▶ [Ziel der Aufgabe]: Geben Sie sämtliche Zeilen der folgenden Auflistung unverändert wieder und lassen Sie die Bilder dabei weg.

▶ [Datenauflistung]:
_____
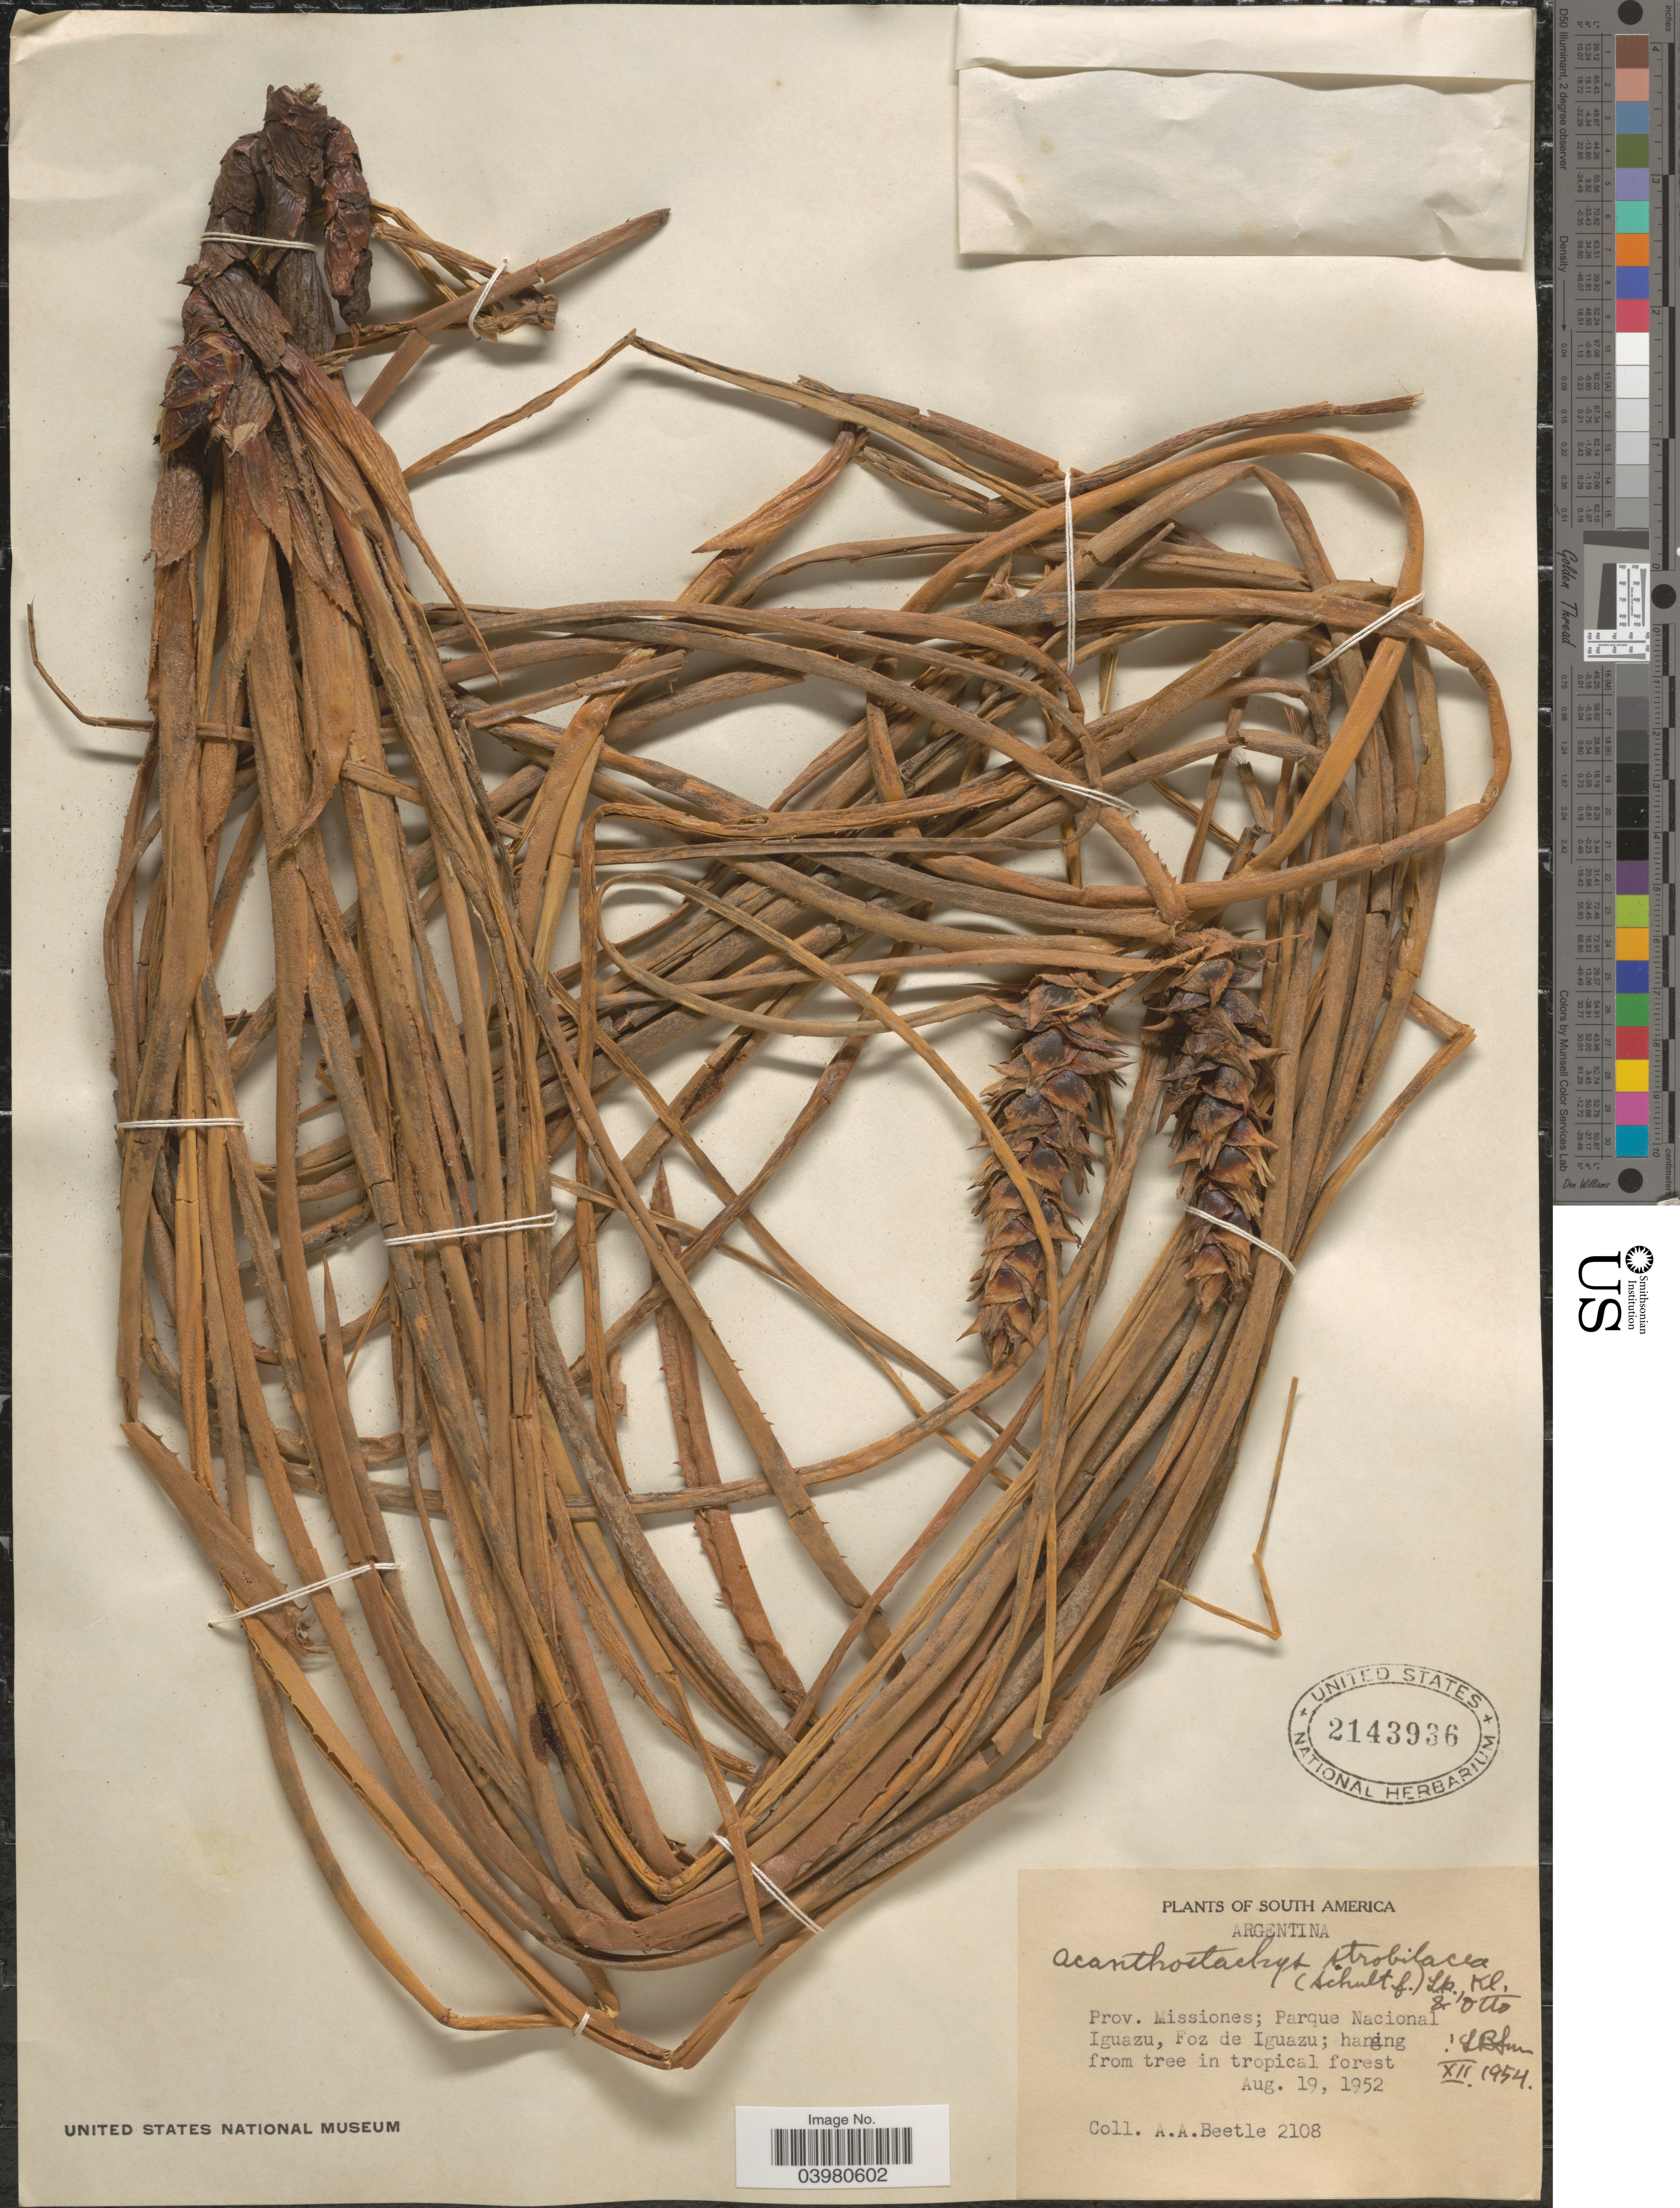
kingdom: Plantae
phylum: Tracheophyta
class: Liliopsida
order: Poales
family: Bromeliaceae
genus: Acanthostachys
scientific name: Acanthostachys strobilacea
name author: (Schult. f.) Klotzsch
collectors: A. A. Beetle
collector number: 2108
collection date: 1952-08-19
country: Argentina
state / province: Misiones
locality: Prov. Missiones; Parque Nacional Iguazu, Foz de Iguazu.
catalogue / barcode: US 2143936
_____
▶ [Antwort]:
kingdom: Plantae
phylum: Tracheophyta
class: Liliopsida
order: Poales
family: Bromeliaceae
genus: Acanthostachys
scientific name: Acanthostachys strobilacea
name author: (Schult. f.) Klotzsch
collectors: A. A. Beetle
collector number: 2108
collection date: 1952-08-19
country: Argentina
state / province: Misiones
locality: Prov. Missiones; Parque Nacional Iguazu, Foz de Iguazu.
catalogue / barcode: US 2143936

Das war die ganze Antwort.